» **Tasks for this exercise**
A: From the UNCTAD press release, return everything from "TO BE RELEASED" down to "gap remains large.", word for word.
B: In the UNCTAD press release, shorten the paragraph that begins "This compendium of economic statistics" and keep its main facts.
C: Write the next part of the UNCTAD press release on globalization facts and figures, starting after its last sentence.

» **Selected excerpt**
-----

23 Avril 2008 , Rédigé par APPA Publié dans #Organisations internationales.



PRESS RELEASE

 

UNCTAD/PRESS/PR/Accra/2008/024*

 

REPORT ON GLOBALIZATION FACTS AND FIGURES

TO BE RELEASED AT PRESS CONFERENCE ON 22 APRIL

 

Compendium shows that while developing country growth has jumped,

gap with developed nations remains huge

 

 

Accra, 22 April 2008 - Rapid economic growth in developing and transition countries since 2002 has slightly closed the chasm in wealth between the developed and developing worlds, UNCTAD's Development and Globalization: Facts and Figures 2008 reports.  But the gap remains large.

 

The publication, the second in the Facts and Figures series, will be unveiled at a press conference on 22 April during the UNCTAD XII conference in Accra, Ghana.

 

This compendium of economic statistics and analysis of economic performance, trade, and investment states in its overview that the ratio of per capita gross domestic product (GDP) between developed and developing countries fell from 20 to 1 in 1990 to 16 to 1 in 2006.  Still, with only 16% of the world's population, developed nations generated 73% of world nominal GDP in 2006, although that proportion was down from 80% in 1992.

 

Developing-country progress has been rapid and all developing regions have benefited from recent growth trends, the compendium says, but there are significant differences: annual per capita GDP expansion between 2003 and 2007 was 6.2% in Asia, 3.7% in Latin American and the Caribbean, and 3.0% in Africa.

-----

» **Data supplied**
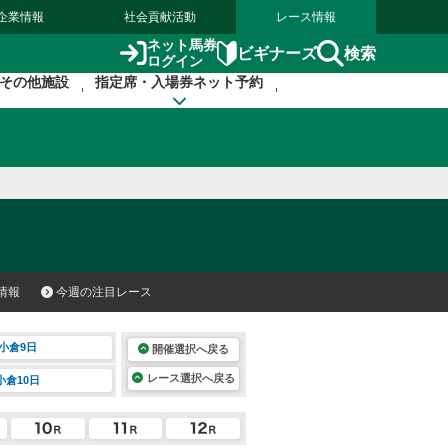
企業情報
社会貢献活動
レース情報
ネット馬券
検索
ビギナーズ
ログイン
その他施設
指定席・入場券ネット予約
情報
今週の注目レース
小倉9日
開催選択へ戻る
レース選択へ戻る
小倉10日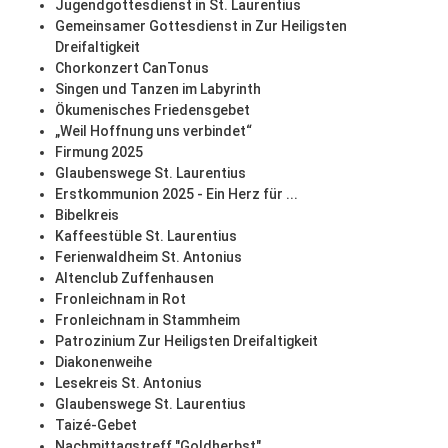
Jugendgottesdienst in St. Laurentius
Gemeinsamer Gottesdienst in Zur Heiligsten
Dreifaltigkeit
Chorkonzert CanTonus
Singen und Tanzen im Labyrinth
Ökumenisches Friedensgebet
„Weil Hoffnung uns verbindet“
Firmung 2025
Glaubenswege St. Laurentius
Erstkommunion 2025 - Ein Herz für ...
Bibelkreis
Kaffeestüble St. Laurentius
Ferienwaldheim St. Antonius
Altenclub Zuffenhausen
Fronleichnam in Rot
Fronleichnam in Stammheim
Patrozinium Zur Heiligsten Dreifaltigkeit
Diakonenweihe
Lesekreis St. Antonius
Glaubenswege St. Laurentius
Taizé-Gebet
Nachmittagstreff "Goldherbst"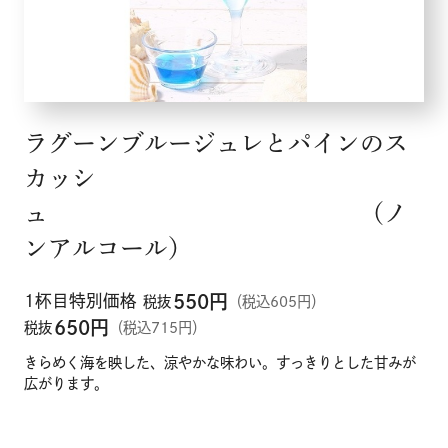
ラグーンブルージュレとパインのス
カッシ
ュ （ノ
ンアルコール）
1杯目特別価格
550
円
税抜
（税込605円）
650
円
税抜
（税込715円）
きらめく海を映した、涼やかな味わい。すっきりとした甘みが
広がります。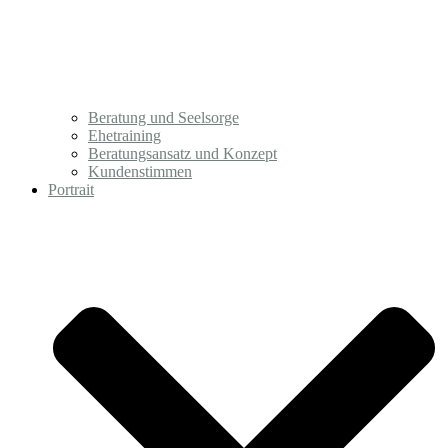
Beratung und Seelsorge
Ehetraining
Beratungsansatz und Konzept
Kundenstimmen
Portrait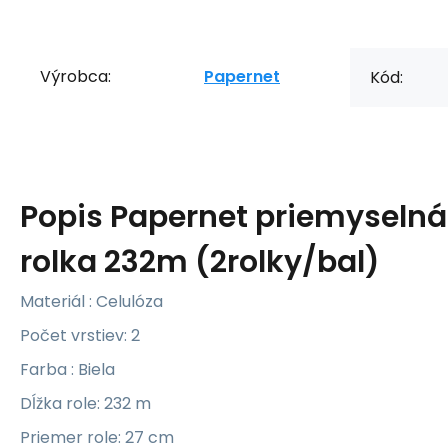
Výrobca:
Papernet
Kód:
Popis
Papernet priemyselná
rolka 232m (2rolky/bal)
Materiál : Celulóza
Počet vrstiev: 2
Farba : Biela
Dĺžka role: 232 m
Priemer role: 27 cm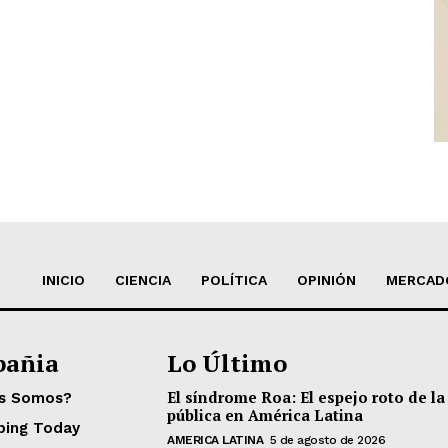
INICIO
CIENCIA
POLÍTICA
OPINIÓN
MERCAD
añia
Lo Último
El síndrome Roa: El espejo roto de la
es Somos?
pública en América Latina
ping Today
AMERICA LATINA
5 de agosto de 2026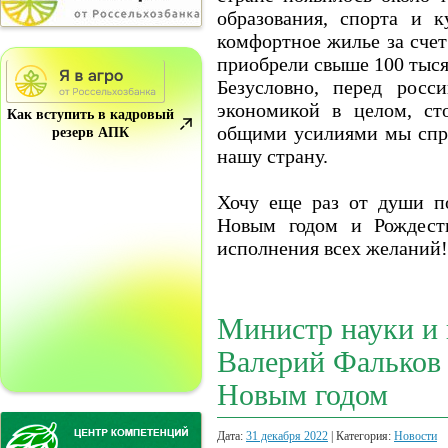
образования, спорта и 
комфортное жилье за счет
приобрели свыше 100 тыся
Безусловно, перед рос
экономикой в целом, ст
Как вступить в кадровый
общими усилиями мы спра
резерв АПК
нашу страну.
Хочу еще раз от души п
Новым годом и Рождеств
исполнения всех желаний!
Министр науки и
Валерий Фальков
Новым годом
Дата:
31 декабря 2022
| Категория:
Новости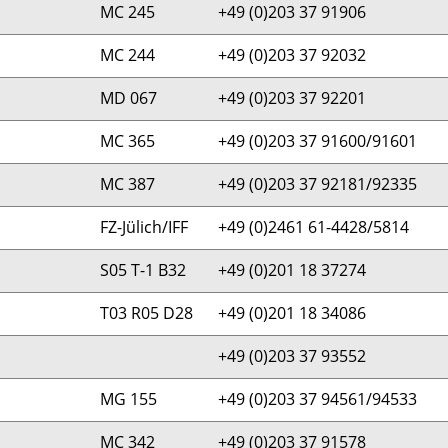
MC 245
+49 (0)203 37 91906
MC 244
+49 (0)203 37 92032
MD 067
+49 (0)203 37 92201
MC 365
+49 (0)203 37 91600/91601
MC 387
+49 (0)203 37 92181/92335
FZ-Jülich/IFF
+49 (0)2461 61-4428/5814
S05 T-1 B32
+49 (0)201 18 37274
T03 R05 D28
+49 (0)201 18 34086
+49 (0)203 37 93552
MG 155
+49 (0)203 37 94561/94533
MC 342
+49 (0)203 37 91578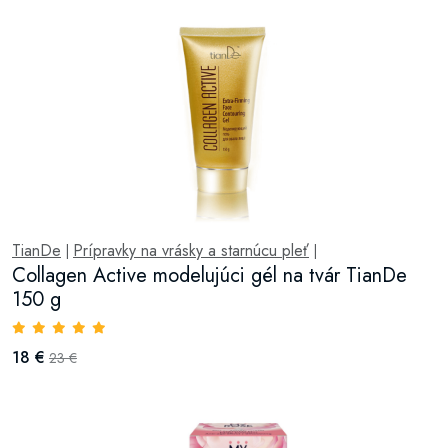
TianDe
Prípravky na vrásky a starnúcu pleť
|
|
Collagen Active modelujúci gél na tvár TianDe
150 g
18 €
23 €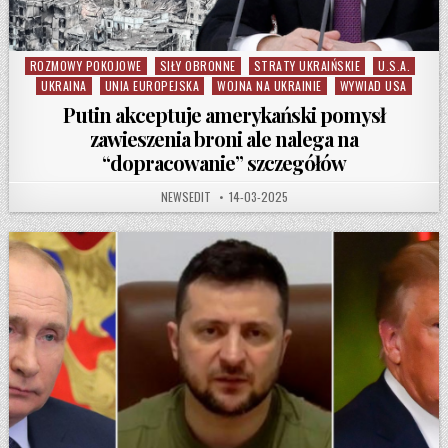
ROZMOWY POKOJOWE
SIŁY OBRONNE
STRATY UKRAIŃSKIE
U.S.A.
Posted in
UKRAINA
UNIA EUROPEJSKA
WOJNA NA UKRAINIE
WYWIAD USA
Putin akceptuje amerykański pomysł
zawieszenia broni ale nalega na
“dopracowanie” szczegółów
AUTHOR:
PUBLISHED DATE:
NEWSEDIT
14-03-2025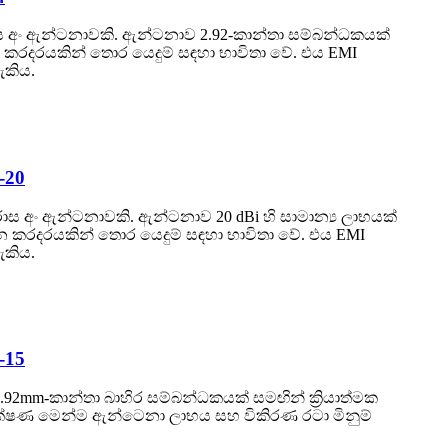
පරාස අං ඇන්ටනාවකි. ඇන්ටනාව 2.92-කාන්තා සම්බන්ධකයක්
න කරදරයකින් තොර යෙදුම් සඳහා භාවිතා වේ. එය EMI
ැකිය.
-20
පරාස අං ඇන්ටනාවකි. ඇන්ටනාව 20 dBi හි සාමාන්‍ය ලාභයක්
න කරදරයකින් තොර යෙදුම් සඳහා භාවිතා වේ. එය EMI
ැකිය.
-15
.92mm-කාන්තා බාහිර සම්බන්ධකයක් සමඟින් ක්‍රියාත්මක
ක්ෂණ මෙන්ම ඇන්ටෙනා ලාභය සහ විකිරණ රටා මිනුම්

-----

» **Task results**
A:
TO BE RELEASED AT PRESS CONFERENCE ON 22 APRIL

 

Compendium shows that while developing country growth has jumped,

gap with developed nations remains huge

 

 

Accra, 22 April 2008 - Rapid economic growth in developing and transition countries since 2002 has slightly closed the chasm in wealth between the developed and developing worlds, UNCTAD's Development and Globalization: Facts and Figures 2008 reports.  But the gap remains large.

B: The compendium says the per capita GDP ratio between developed and developing countries fell from 20 to 1 in 1990 to 16 to 1 in 2006. In 2006, developed nations had only 16% of the world's population but produced 73% of world nominal GDP, down from 80% in 1992.

C:
 

Major changes have occurred since the first edition of Facts and Figures in 2004.  UNCTAD Secretary-General Supachai Panitchpakdi notes in his foreword the "quick" and "fundamental" emergence of developing economies: "The biggest and fastest-growing developing countries nowadays are considered to stabilize the world economy due to their dynamism and their openness. Developing countries accounted for 37% of world merchandise exports in 2006 on a rising trend.  Moreover, as many developing countries have achieved current account surpluses, they have become important providers of capital for the rest of the world."

Large current account balances, or “global imbalances”, are a standing feature of international economic policy debates. Crucially, the report says, what is needed for a benign unwinding of global imbalances is a responsible multilateral effort rather than pressure on parts of the developing world. A well-coordinated international macroeconomic approach would considerably enhance the chances for poorer countries to consolidate recent improvements in economic growth.

 

Mr. Supachai adds that "with economic globalization challenging much of our traditional wisdom," the 2008 edition of the report "is meant to increase the analytical emphasis and to offer some explanation for new and emerging economic trends." The report has chapters on global growth and composition of demand; payments balances and determinants; external resources; international trade in merchandise and services; and population.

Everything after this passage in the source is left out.